-- Textauszug --
Die seit kurzem Assimilierten sind im Allgemeinen weitab vom durchschnittlichen Kolonisator anzusiedeln. Jeder von ihnen möchte den anderen als Kolonisator übertrumpfen; sie tragen eine stolze Verachtung des Kolonisierten zur Schau und kehren beständig ihren erborgten Adel heraus, was häufig ihre bürgerliche Rohheit und ihre Gier kaschieren soll. Noch zu unsicher im Umgang mit ihren Privilegien, können sie diese nur in Angst genießen und verteidigen sie besonders erbittert. Und wenn die Kolonisation einmal in Gefahr gerät, so stellen sie deren tatkräftigste Verteidiger, ihre Stoßtruppen und hier und da auch ihre Provokateure. Jene Kolonisierten, die eine Position unter den Behördenangestellten, Führungskräften, Polizisten oder als Kaid* usw. erlangt haben, bilden eine Gruppe, die das Ziel verfolgt, ihrer politischen und gesellschaftlichen Situation zu entfliehen. Indem sie sich jedoch entscheiden, zu diesem Zweck in den Dienst des Kolonialherren zu treten und ausschließlich seine Interessen zu verteidigen, übernehmen sie am Ende auch seine Ideologie, sogar den eigenen Leuten und sich selbst gegenüber.

-- Zu erledigen --
1: Fasse den Absatz im Textauszug, der mit „Die seit kurzem Assimilierten“ beginnt, als kurze Liste zusammen und behalte dabei seine wichtigsten Aussagen bei.
2: Schreibe den Textauszug über Assimilierte und Kolonisierte im Dienst des Kolonialherrn nach seinem letzten Satz weiter.

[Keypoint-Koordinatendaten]

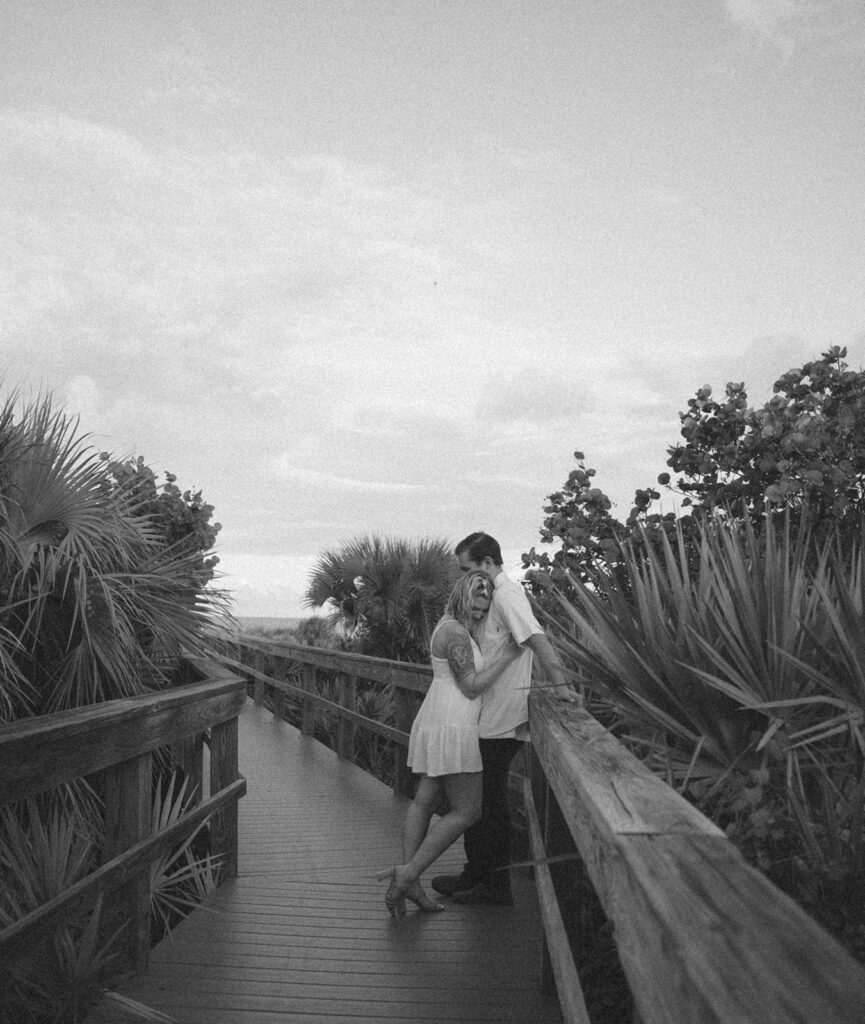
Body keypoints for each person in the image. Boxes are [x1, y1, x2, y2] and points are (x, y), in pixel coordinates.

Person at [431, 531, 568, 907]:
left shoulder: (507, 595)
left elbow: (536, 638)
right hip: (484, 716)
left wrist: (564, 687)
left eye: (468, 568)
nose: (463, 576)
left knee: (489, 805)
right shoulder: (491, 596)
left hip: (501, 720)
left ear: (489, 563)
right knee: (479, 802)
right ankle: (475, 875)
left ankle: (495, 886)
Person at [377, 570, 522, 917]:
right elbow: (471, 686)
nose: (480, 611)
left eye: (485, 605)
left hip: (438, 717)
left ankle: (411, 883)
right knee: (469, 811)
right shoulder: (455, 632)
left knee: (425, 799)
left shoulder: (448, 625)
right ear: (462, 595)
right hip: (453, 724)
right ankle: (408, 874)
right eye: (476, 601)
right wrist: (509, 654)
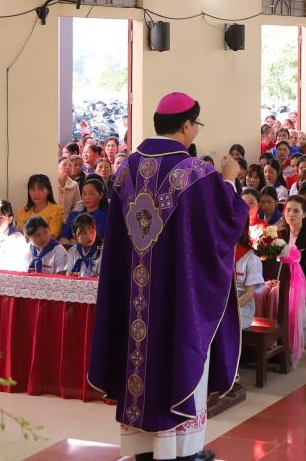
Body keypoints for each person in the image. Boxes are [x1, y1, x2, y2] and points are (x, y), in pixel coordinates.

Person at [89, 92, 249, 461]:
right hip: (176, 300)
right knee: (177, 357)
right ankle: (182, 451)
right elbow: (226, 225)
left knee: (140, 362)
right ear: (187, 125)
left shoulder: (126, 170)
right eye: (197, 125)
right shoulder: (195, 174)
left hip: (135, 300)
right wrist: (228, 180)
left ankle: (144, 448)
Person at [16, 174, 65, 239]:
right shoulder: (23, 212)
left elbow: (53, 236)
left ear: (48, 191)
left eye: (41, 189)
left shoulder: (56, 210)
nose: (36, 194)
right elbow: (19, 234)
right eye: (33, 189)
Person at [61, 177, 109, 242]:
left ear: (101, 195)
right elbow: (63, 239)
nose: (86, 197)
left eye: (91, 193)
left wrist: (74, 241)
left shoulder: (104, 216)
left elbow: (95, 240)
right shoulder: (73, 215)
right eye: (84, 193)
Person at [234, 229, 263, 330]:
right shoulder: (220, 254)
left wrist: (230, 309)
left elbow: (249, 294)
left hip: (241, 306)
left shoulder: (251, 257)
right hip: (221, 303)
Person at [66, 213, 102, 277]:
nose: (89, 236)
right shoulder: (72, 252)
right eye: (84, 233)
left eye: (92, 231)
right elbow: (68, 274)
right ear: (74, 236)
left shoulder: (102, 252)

--

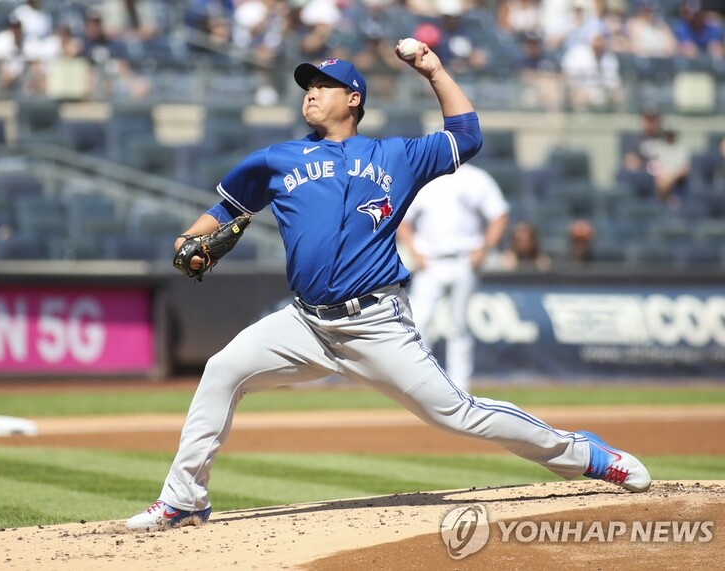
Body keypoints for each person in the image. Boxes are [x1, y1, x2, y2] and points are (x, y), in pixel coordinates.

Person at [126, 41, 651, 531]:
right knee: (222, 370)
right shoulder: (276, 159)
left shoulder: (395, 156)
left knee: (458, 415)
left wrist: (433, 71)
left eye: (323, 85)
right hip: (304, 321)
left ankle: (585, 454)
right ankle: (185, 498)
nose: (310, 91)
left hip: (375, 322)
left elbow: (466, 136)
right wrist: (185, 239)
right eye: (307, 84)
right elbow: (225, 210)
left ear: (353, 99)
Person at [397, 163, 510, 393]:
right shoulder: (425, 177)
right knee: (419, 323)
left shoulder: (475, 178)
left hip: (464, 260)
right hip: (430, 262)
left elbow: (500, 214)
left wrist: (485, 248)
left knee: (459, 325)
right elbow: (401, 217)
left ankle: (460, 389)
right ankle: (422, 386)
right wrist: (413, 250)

-- Gegebene Antworten --
1:
- Die kürzlich Assimilierten stehen meist weit entfernt vom durchschnittlichen Kolonisator und wollen einander als Kolonisatoren übertreffen.
- Sie zeigen stolze Verachtung für die Kolonisierten und betonen ihren geborgten Adel, oft um bürgerliche Rohheit und Gier zu verbergen.
- Da sie mit ihren Privilegien noch unsicher umgehen, genießen sie diese nur in Angst und verteidigen sie besonders erbittert.
- Gerät die Kolonisation in Gefahr, werden sie zu ihren tatkräftigsten Verteidigern, zu Stoßtruppen und mitunter zu Provokateuren.
- Kolonisierte, die Posten als Behördenangestellte, Führungskräfte, Polizisten oder Kaid erlangt haben, wollen ihrer politischen und gesellschaftlichen Lage entfliehen.
- Weil sie dafür in den Dienst des Kolonialherrn treten und nur seine Interessen verteidigen, übernehmen sie am Ende seine Ideologie, auch gegenüber den eigenen Leuten und sich selbst.

2:
Sie alle schließlich, die mehr oder weniger mystifiziert, mehr oder weniger Nutznießer sind, sie werden so weit missbraucht, dass sie das ungerechte System akzeptieren (indem sie es verteidigen oder sich damit abfinden), das so schwer auf dem Kolonisierten lastet. Ihre Verachtung kann nur eine Entschädigung sein für ihr Elend, so wie auch der europäische Antisemitismus nur allzu oft eine bequeme Ablenkung ist. Das also ist das Prinzip der Pyramide der kleinen Tyrannen: jeder wird von einem Mächtigeren gesellschaftlich unterdrückt und findet immer einen weniger Mächtigen, auf den er sich stützen und dem gegenüber er selbst Tyrann sein kann. Welche Genugtuung und welcher Stolz für einen kleinen Schreiner, der nicht kolonisiert ist, neben einem arabischen Hilfsarbeiter einherzugehen, der auf dem Kopf eine Bretterdiele und ein paar Nägel trägt! Für alle existiert zumindest jene tiefe Befriedigung, im Schlechten besser dazustehen als der Kolonisierte: sie sind niemals so ganz und gar in jene Erniedrigung verstrickt, in die sie durch die koloniale Tatsache gedrängt werden.